Header set X-Content-Type-Options "nosniff"
Header set X-XSS-Protection "1; mode=block"
Header set X-Frame-Options "SAMEORIGIN"
Header set Referrer-Policy "strict-origin-when-cross-origin"
Header set Permissions-Policy "geolocation=(), microphone=(), camera=()"
That’s better:

I’ll work on the Content-Security Policy (CSP) a little later. There are CSP tools you can use to scan your website and whitelist the various sites you need.
Backups
Using the same tool as I used to export WordPress, I’ve configured a weekly backup to be sent to my Google Drive:

Caching
The WordPress admin dashboard gives you a very useful Site Health Status:

There were about 8 things that needed doing on this, such as deleting/updating plugins, deleting themes, etc.

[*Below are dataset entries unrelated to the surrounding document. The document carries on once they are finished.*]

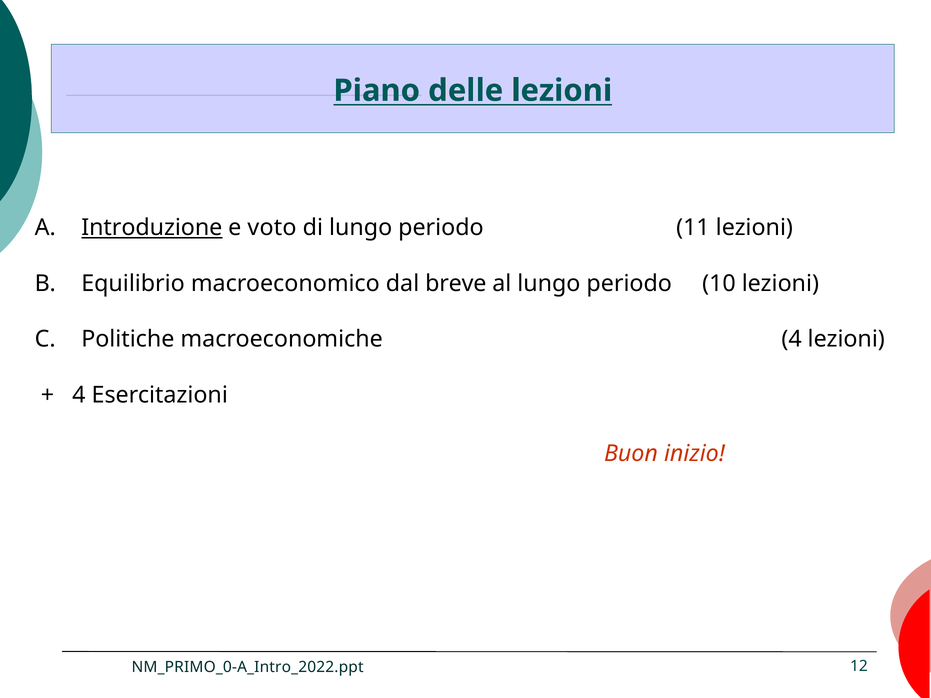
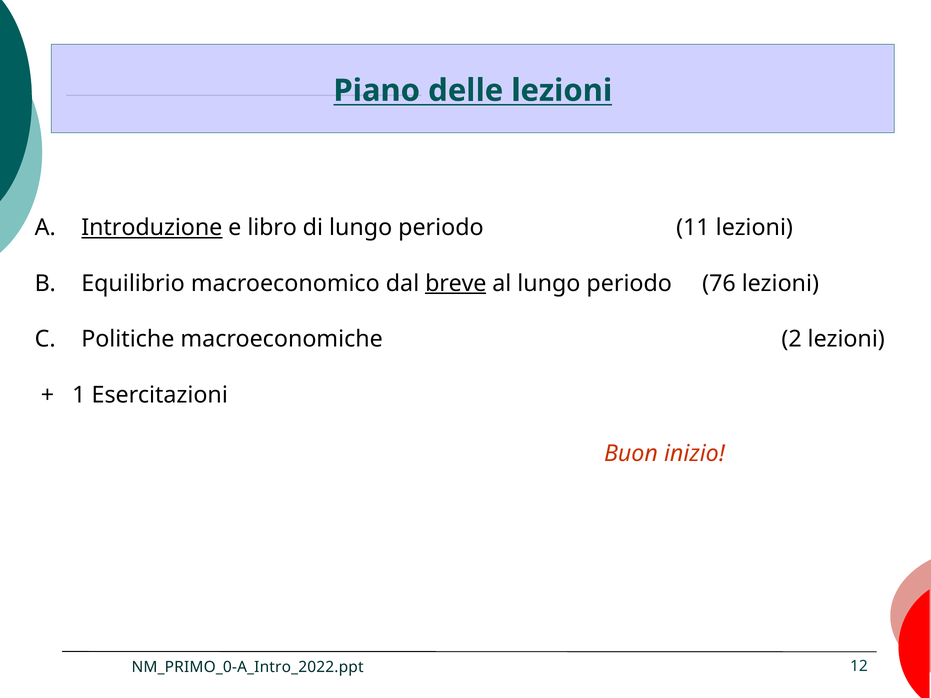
voto: voto -> libro
breve underline: none -> present
10: 10 -> 76
macroeconomiche 4: 4 -> 2
4 at (79, 395): 4 -> 1
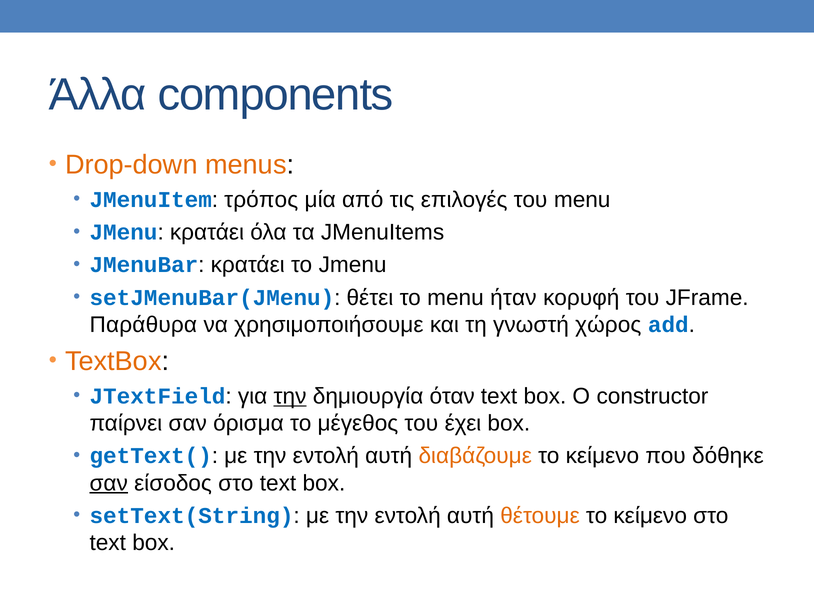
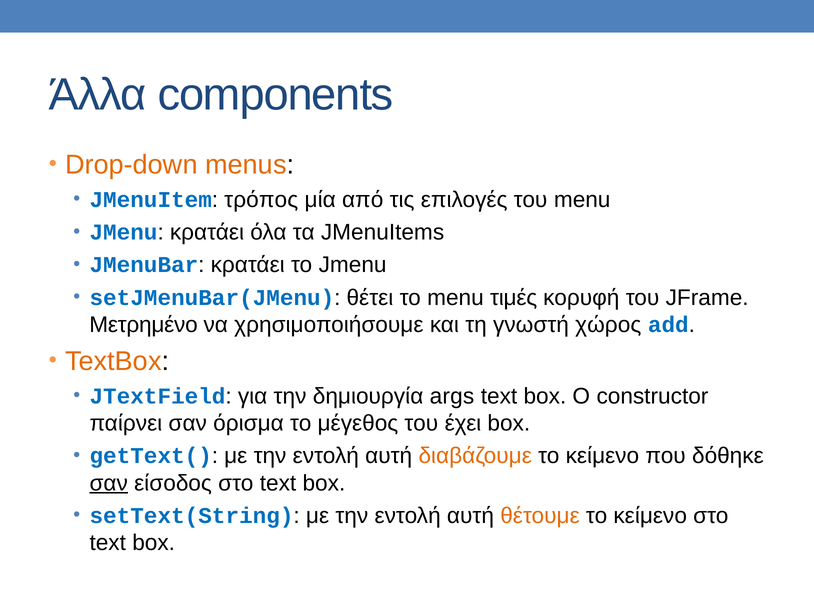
ήταν: ήταν -> τιμές
Παράθυρα: Παράθυρα -> Μετρημένο
την at (290, 396) underline: present -> none
όταν: όταν -> args
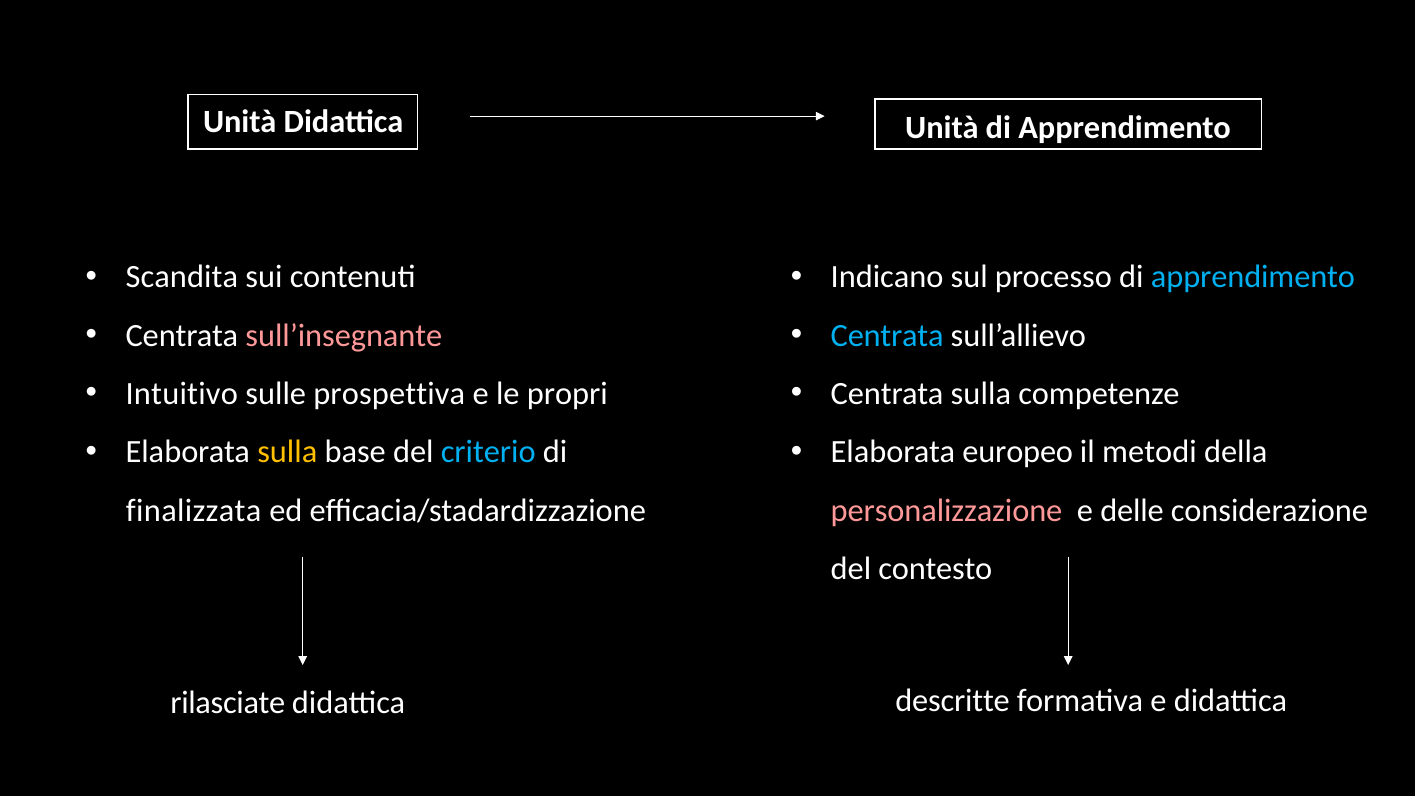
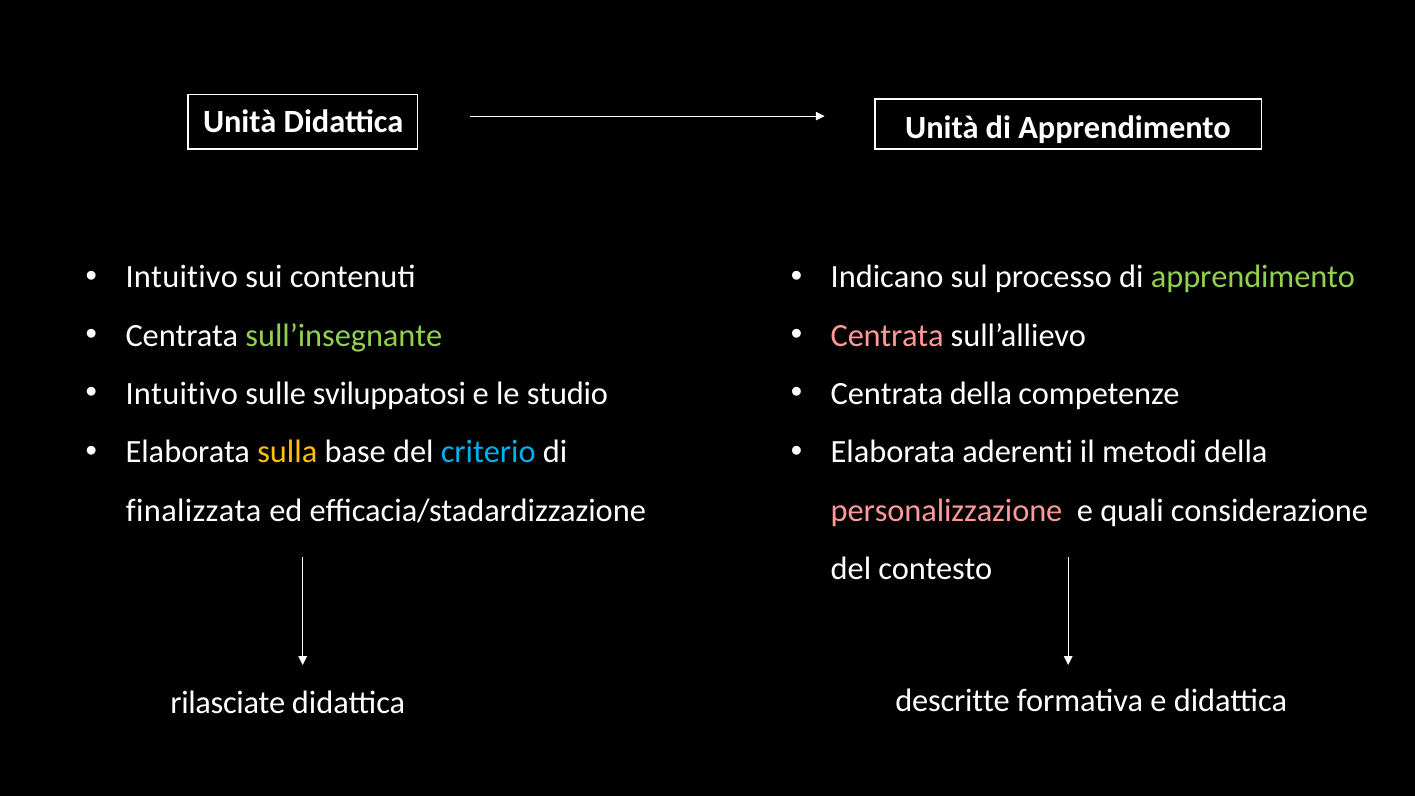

There are 2 remaining:

Both of these can be handled by Total Cache. I installed the plugin, and it gave me a plethora of lines to add to .htaccess
I manually added those rather than opening FTP.
Next, I’ll need to install Redis: sudo apt install redis-server php-redis -y

And select Redis in Page/Object cache.
Site health is looking a bit better now!

I think that’ll do for now, she’s all up and running with hosting costing ~£2 a month rather than £30+.